• [EXERCISE DESCRIPTION]: What lines below include the word "Which"? Copy each one.
[Start of section]
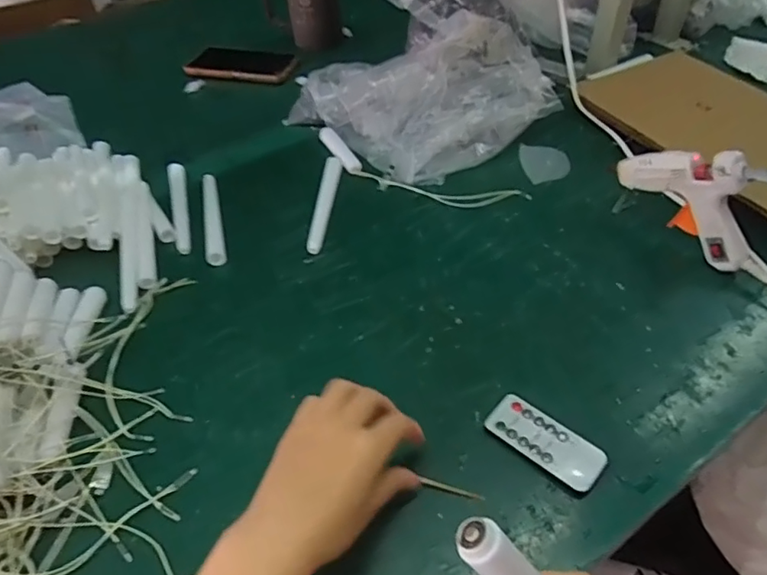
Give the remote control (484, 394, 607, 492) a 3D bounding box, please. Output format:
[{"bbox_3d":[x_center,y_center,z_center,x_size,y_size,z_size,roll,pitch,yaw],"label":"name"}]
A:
[{"bbox_3d":[0.119,0.113,0.416,0.084,0.006,0.037,33,57,30],"label":"remote control"}]

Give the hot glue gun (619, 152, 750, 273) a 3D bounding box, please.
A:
[{"bbox_3d":[0.284,-0.087,0.527,0.022,0.103,0.137,-34,53,-24],"label":"hot glue gun"}]

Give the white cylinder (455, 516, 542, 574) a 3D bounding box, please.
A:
[{"bbox_3d":[0.061,0.131,0.248,0.014,0.081,0.019,-18,32,44],"label":"white cylinder"}]

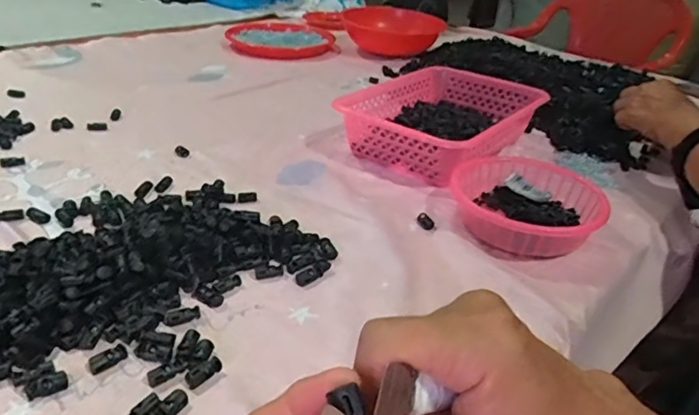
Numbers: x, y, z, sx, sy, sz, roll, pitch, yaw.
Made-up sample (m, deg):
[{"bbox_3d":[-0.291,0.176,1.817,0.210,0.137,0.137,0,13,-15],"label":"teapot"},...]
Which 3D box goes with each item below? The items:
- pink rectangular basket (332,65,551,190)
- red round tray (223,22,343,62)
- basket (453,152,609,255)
[{"bbox_3d":[0.135,-0.134,0.809,0.225,0.072,0.291,22,35,28],"label":"pink rectangular basket"},{"bbox_3d":[-0.153,-0.401,1.253,0.251,0.032,0.291,-1,31,-9],"label":"red round tray"},{"bbox_3d":[0.203,0.000,0.621,0.159,0.049,0.161,9,30,8],"label":"basket"}]

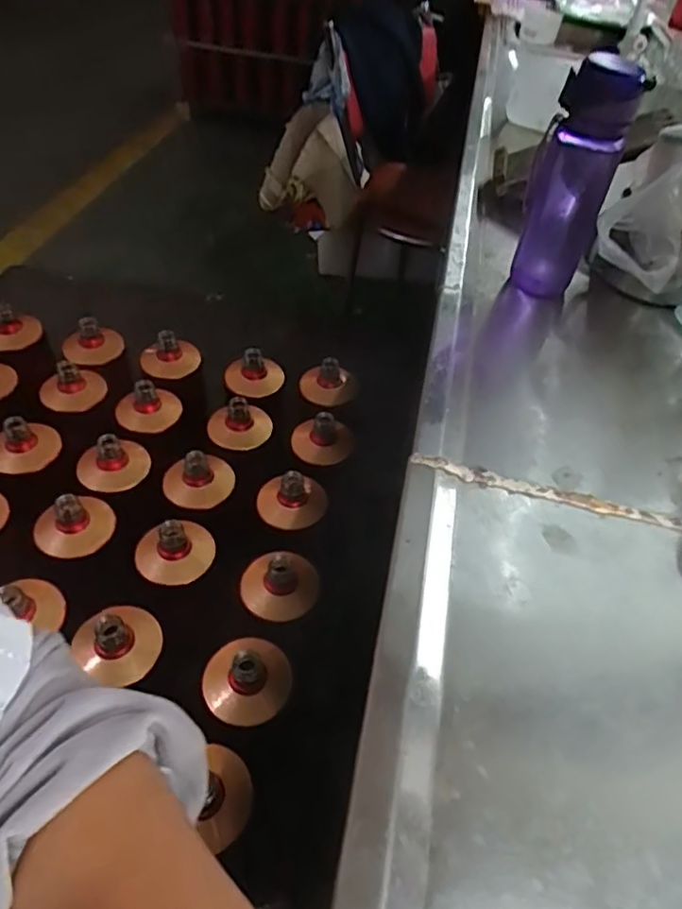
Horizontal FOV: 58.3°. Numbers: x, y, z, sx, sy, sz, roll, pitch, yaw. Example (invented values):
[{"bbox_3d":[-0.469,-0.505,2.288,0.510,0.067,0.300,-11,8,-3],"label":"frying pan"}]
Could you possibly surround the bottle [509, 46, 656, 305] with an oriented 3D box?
[{"bbox_3d":[0.241,-0.274,0.651,0.079,0.237,0.063,15,46,10],"label":"bottle"}]

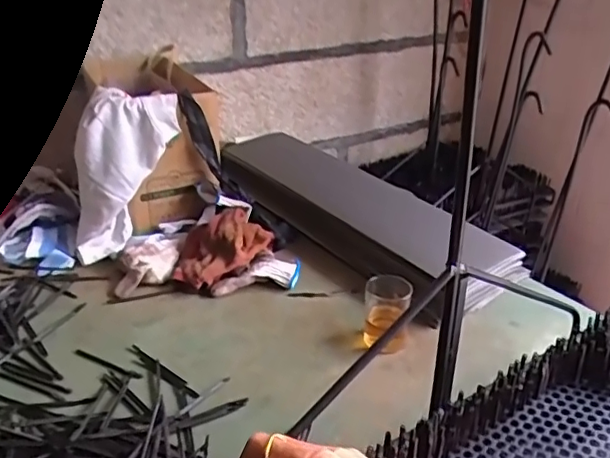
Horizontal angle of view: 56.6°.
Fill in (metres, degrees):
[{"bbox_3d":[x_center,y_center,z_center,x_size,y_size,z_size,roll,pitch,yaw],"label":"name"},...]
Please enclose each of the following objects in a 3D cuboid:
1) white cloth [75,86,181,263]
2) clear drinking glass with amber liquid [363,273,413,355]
[{"bbox_3d":[-0.304,-0.091,0.884,0.119,0.282,0.093,11,15,-42],"label":"white cloth"},{"bbox_3d":[0.101,0.109,0.710,0.056,0.092,0.066,7,28,10],"label":"clear drinking glass with amber liquid"}]

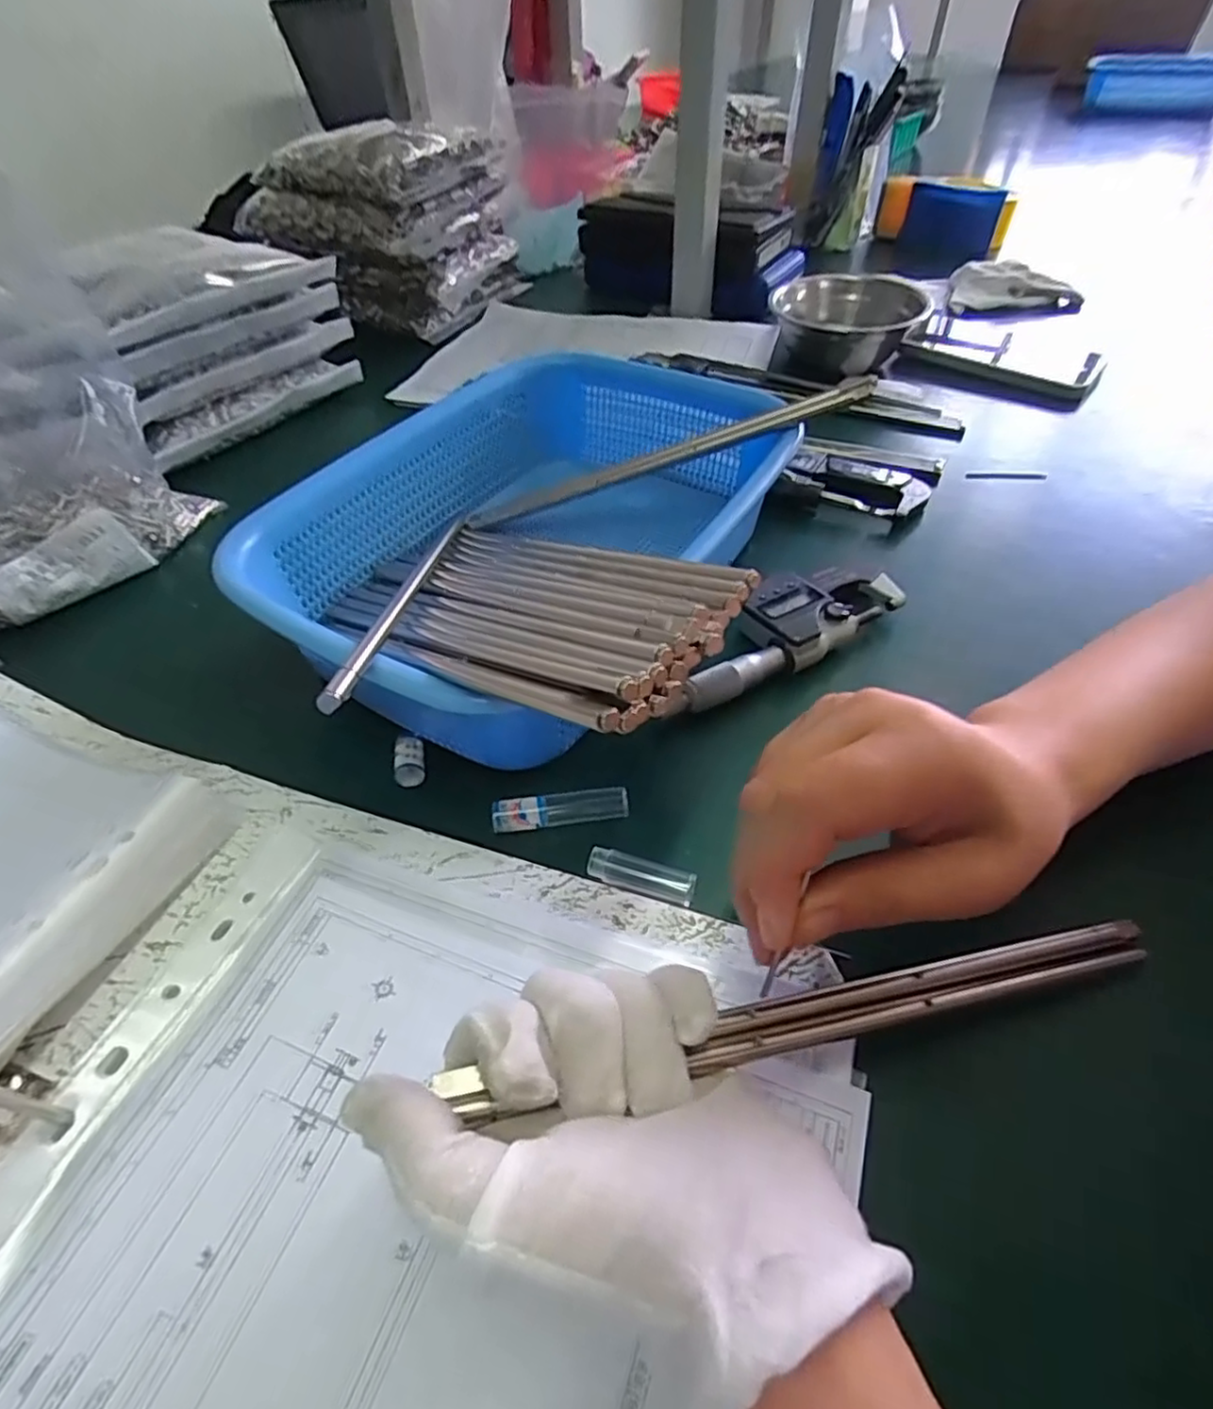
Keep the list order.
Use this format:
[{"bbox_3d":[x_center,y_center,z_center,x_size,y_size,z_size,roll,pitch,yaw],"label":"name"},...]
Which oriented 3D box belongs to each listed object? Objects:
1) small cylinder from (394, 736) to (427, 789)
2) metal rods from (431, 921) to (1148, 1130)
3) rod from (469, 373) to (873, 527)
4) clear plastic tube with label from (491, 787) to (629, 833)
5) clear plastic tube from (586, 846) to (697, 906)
[{"bbox_3d":[-0.090,0.026,0.314,0.013,0.013,0.019,-5,47,-3],"label":"small cylinder"},{"bbox_3d":[0.073,0.095,0.212,0.238,0.005,0.015,-5,48,-16],"label":"metal rods"},{"bbox_3d":[0.027,-0.141,0.394,0.239,0.009,0.013,-11,46,20],"label":"rod"},{"bbox_3d":[-0.020,0.046,0.294,0.058,0.010,0.012,-6,48,-4],"label":"clear plastic tube with label"},{"bbox_3d":[0.014,0.067,0.272,0.043,0.009,0.012,13,49,13],"label":"clear plastic tube"}]

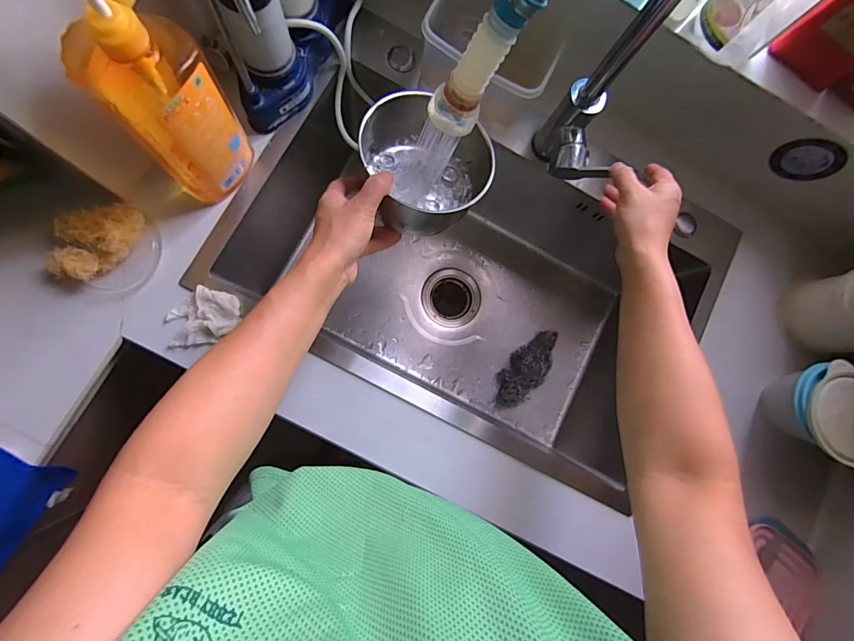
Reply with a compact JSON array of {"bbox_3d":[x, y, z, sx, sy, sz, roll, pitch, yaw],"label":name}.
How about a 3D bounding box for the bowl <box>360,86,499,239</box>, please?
[{"bbox_3d":[-0.003,-0.172,0.448,0.141,0.060,0.145,1,84,-8],"label":"bowl"}]

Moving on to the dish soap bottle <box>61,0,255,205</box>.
[{"bbox_3d":[-0.244,-0.208,0.387,0.097,0.257,0.078,-42,91,-10],"label":"dish soap bottle"}]

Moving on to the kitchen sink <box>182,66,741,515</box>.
[{"bbox_3d":[0.064,-0.064,0.661,0.636,0.242,0.423,27,81,-4],"label":"kitchen sink"}]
[End of section]
• [SOLUTION TO THIS TASK]:
Which 3D box goes with each item below? The items:
Which oriented 3D box belongs to each listed object? Objects:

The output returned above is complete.